What the task asks: Those lines of the material below that fall between its first line and the line with "заедно со партизацијата", both included, are to be repeated exactly.

Materials provided:
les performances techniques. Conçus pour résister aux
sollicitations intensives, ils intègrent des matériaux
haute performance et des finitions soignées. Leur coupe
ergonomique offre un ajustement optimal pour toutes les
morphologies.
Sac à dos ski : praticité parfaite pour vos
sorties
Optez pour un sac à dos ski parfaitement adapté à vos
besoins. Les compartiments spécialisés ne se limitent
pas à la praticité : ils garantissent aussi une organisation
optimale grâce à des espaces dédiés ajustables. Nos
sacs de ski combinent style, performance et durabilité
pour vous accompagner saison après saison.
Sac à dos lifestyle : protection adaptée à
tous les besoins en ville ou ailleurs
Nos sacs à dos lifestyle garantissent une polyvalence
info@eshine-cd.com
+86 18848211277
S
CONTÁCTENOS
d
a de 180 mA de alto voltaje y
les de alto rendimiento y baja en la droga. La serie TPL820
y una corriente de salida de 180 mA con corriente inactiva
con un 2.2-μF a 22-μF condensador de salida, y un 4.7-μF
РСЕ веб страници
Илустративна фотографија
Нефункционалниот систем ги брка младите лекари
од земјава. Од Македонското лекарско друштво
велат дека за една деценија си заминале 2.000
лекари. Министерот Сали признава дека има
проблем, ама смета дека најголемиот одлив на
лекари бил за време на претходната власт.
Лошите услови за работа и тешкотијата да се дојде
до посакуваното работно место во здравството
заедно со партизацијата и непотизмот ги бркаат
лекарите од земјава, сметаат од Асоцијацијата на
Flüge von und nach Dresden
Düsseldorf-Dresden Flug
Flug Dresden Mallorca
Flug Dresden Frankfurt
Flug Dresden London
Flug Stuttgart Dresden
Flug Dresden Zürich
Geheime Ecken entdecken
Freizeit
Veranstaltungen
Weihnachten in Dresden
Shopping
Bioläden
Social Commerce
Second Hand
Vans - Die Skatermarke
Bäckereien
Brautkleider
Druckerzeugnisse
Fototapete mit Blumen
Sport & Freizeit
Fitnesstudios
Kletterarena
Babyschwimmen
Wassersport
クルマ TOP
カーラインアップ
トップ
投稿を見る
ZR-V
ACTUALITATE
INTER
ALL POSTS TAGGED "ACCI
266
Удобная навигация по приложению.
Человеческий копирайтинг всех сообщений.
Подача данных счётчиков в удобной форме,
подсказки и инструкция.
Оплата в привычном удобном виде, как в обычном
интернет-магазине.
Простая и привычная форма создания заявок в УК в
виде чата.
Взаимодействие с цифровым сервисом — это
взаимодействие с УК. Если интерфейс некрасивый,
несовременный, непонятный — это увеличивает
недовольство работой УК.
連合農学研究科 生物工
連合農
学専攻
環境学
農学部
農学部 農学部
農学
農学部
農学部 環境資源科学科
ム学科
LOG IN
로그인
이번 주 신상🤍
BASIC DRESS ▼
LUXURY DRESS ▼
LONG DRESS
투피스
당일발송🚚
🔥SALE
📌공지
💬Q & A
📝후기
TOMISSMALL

Worked solution:
les performances techniques. Conçus pour résister aux
sollicitations intensives, ils intègrent des matériaux
haute performance et des finitions soignées. Leur coupe
ergonomique offre un ajustement optimal pour toutes les
morphologies.
Sac à dos ski : praticité parfaite pour vos
sorties
Optez pour un sac à dos ski parfaitement adapté à vos
besoins. Les compartiments spécialisés ne se limitent
pas à la praticité : ils garantissent aussi une organisation
optimale grâce à des espaces dédiés ajustables. Nos
sacs de ski combinent style, performance et durabilité
pour vous accompagner saison après saison.
Sac à dos lifestyle : protection adaptée à
tous les besoins en ville ou ailleurs
Nos sacs à dos lifestyle garantissent une polyvalence
info@eshine-cd.com
+86 18848211277
S
CONTÁCTENOS
d
a de 180 mA de alto voltaje y
les de alto rendimiento y baja en la droga. La serie TPL820
y una corriente de salida de 180 mA con corriente inactiva
con un 2.2-μF a 22-μF condensador de salida, y un 4.7-μF
РСЕ веб страници
Илустративна фотографија
Нефункционалниот систем ги брка младите лекари
од земјава. Од Македонското лекарско друштво
велат дека за една деценија си заминале 2.000
лекари. Министерот Сали признава дека има
проблем, ама смета дека најголемиот одлив на
лекари бил за време на претходната власт.
Лошите услови за работа и тешкотијата да се дојде
до посакуваното работно место во здравството
заедно со партизацијата и непотизмот ги бркаат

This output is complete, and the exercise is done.